--- Provided records ---
◇ ◇ ◇ ◇ ◇

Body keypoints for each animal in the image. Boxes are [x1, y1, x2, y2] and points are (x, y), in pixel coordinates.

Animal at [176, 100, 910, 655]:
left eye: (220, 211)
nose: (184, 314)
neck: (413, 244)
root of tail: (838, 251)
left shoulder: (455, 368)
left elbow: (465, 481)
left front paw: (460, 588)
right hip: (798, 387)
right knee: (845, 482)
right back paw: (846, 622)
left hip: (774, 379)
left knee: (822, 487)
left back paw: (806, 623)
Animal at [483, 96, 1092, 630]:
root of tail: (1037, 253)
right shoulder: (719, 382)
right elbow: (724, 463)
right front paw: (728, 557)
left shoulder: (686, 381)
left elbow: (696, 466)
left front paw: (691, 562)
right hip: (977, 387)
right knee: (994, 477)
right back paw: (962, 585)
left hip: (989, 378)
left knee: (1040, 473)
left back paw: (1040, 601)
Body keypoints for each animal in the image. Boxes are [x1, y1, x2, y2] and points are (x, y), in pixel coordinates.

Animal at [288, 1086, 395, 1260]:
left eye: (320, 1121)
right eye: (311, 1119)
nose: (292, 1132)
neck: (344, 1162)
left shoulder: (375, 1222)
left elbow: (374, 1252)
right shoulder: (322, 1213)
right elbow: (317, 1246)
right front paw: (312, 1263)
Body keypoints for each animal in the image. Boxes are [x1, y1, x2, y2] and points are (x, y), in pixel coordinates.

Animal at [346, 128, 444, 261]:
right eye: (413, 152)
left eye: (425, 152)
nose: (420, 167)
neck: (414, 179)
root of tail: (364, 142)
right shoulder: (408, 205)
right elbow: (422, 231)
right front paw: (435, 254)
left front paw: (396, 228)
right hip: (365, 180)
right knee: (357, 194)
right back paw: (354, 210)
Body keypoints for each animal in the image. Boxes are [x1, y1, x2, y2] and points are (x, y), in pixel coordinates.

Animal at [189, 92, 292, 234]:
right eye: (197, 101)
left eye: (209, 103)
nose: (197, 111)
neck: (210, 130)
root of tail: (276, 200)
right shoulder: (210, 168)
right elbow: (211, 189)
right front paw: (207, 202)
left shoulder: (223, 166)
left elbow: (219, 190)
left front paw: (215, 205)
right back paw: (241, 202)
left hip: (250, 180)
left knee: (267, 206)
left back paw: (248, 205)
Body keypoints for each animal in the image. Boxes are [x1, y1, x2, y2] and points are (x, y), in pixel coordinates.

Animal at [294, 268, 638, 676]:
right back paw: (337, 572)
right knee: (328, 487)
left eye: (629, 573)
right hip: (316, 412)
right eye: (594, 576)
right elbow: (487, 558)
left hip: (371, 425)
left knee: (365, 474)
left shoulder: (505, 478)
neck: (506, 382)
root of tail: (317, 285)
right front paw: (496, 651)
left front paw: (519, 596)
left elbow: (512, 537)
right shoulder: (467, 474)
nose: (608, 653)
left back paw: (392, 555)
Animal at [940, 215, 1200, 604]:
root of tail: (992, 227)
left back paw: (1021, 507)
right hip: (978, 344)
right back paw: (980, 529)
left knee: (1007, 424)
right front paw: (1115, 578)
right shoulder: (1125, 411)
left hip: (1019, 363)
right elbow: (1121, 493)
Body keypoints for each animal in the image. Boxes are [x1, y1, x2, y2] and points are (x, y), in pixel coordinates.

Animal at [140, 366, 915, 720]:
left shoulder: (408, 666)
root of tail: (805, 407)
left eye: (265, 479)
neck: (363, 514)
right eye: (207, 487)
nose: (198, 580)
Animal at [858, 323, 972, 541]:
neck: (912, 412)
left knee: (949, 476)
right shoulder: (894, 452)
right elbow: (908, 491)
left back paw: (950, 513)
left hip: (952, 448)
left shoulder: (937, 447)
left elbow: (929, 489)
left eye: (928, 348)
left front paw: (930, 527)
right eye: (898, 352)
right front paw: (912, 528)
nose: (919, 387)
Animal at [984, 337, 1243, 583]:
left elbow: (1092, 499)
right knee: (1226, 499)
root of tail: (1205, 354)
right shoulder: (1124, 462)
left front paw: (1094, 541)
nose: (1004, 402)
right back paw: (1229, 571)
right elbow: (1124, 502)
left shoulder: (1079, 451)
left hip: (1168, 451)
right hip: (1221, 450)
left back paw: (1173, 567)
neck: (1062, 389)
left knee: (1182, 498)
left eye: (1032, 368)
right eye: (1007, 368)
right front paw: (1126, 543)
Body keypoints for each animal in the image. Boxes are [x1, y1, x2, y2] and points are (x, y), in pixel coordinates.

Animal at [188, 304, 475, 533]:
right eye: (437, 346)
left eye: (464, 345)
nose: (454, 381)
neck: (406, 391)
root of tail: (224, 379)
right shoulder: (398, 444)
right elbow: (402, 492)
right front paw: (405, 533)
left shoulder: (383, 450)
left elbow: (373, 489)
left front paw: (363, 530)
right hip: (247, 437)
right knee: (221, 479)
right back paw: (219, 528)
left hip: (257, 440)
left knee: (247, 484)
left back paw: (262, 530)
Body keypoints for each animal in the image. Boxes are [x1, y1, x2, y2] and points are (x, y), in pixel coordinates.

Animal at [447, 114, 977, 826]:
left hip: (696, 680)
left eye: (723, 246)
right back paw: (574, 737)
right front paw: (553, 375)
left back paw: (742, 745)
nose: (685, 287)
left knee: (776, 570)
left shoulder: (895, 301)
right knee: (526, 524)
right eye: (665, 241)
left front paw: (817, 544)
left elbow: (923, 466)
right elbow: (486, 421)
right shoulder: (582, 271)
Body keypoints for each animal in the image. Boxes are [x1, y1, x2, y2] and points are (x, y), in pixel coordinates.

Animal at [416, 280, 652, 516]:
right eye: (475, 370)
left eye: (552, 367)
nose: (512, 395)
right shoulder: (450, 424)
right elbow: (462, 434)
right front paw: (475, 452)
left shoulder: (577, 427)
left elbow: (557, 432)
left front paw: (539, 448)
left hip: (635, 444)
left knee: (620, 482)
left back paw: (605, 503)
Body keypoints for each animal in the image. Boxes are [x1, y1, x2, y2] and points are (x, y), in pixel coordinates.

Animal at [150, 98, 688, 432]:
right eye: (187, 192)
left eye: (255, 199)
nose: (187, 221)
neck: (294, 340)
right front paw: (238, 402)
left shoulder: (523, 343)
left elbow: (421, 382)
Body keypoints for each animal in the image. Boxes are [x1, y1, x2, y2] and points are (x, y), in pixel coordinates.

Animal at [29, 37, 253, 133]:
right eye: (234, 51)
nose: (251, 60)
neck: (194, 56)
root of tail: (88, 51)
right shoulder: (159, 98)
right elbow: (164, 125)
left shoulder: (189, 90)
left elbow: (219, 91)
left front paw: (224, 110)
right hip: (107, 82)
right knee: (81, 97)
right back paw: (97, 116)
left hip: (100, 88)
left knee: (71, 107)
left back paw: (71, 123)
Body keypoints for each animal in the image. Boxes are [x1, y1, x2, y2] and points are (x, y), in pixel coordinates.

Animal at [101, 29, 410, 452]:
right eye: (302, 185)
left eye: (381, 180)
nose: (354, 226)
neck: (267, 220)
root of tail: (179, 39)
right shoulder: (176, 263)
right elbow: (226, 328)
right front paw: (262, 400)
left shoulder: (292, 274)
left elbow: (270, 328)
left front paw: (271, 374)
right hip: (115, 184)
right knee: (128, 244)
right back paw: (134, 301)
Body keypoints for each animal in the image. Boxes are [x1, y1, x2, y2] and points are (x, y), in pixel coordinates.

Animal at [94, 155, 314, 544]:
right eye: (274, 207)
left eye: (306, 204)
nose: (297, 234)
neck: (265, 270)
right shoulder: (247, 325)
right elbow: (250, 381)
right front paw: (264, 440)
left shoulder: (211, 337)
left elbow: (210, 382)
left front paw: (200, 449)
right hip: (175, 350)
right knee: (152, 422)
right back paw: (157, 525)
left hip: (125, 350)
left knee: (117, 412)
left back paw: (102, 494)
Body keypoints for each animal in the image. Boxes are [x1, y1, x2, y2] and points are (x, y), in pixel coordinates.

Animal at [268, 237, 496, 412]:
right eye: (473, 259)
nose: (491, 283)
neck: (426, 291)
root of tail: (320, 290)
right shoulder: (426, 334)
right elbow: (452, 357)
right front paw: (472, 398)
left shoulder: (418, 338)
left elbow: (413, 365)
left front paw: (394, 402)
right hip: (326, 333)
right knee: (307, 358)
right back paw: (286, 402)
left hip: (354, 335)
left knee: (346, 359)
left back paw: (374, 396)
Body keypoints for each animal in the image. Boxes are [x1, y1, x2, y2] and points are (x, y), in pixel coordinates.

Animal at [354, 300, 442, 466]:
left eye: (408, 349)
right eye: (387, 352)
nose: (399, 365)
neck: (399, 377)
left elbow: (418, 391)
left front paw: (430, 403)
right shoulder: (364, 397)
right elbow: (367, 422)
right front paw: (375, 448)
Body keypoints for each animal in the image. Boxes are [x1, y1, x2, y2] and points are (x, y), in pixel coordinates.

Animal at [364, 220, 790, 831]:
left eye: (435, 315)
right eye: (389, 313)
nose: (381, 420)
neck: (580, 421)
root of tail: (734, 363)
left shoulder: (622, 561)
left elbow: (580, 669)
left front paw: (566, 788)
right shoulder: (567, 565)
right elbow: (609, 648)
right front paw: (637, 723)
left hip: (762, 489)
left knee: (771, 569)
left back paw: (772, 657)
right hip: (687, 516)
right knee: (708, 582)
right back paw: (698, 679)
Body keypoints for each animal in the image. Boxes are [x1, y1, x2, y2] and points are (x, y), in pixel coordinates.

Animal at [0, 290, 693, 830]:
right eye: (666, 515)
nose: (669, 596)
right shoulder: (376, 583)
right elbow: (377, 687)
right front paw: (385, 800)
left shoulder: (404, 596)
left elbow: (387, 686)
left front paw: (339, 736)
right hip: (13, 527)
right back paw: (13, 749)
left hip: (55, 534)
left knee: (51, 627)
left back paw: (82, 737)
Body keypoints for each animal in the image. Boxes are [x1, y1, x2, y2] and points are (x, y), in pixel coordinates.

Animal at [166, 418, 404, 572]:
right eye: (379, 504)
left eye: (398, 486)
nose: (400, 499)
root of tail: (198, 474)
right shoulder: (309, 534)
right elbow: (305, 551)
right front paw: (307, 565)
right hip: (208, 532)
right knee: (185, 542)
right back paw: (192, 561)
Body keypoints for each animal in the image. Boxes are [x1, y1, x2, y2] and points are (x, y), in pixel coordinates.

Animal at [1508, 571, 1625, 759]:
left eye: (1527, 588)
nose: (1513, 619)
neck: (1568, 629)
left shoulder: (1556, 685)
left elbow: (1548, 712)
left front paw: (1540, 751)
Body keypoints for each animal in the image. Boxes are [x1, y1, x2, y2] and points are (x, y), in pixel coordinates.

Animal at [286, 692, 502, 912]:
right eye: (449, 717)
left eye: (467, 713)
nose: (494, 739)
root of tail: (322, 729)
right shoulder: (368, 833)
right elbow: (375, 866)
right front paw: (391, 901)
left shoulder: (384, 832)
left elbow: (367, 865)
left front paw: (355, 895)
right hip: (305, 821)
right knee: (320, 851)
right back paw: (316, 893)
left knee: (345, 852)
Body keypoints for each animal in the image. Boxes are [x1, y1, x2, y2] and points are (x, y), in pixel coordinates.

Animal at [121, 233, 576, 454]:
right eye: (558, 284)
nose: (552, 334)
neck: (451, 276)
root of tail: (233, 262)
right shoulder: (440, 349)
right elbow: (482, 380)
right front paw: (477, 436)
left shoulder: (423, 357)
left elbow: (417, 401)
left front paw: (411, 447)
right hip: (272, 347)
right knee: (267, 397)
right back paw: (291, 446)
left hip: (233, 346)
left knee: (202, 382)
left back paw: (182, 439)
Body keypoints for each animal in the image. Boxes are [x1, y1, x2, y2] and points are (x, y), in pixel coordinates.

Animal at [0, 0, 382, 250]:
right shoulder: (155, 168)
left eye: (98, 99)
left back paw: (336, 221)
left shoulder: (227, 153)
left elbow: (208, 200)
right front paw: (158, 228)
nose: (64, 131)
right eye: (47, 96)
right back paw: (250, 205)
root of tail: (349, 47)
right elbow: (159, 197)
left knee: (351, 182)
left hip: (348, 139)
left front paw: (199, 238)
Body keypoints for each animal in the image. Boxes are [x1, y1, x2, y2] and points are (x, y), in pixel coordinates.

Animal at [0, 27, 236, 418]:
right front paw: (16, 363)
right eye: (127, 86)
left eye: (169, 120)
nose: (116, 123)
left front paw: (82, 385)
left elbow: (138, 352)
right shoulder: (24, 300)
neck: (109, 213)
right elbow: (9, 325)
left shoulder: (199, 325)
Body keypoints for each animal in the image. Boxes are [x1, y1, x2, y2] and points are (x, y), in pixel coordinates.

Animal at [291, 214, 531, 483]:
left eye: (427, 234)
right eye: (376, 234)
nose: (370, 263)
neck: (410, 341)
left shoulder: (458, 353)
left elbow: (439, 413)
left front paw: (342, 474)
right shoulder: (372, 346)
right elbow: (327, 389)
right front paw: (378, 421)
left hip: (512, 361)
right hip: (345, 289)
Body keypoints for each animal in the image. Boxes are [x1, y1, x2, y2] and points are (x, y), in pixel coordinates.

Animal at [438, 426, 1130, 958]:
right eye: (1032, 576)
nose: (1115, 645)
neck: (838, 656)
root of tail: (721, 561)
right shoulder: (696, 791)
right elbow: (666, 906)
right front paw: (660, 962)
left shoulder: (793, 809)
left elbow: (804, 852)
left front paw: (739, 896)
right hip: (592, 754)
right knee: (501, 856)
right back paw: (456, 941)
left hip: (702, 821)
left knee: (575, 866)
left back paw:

◇ ◇ ◇ ◇ ◇

--- Exercise aim ---
Find where the line with "root of tail: (317, 285)" sits in the material above, then copy exactly from it through the line with "right back paw: (980, 529)". Add no other line.

--- Answer below ---
root of tail: (317, 285)
right front paw: (496, 651)
left front paw: (519, 596)
left elbow: (512, 537)
right shoulder: (467, 474)
nose: (608, 653)
left back paw: (392, 555)
Animal at [940, 215, 1200, 604]:
root of tail: (992, 227)
left back paw: (1021, 507)
right hip: (978, 344)
right back paw: (980, 529)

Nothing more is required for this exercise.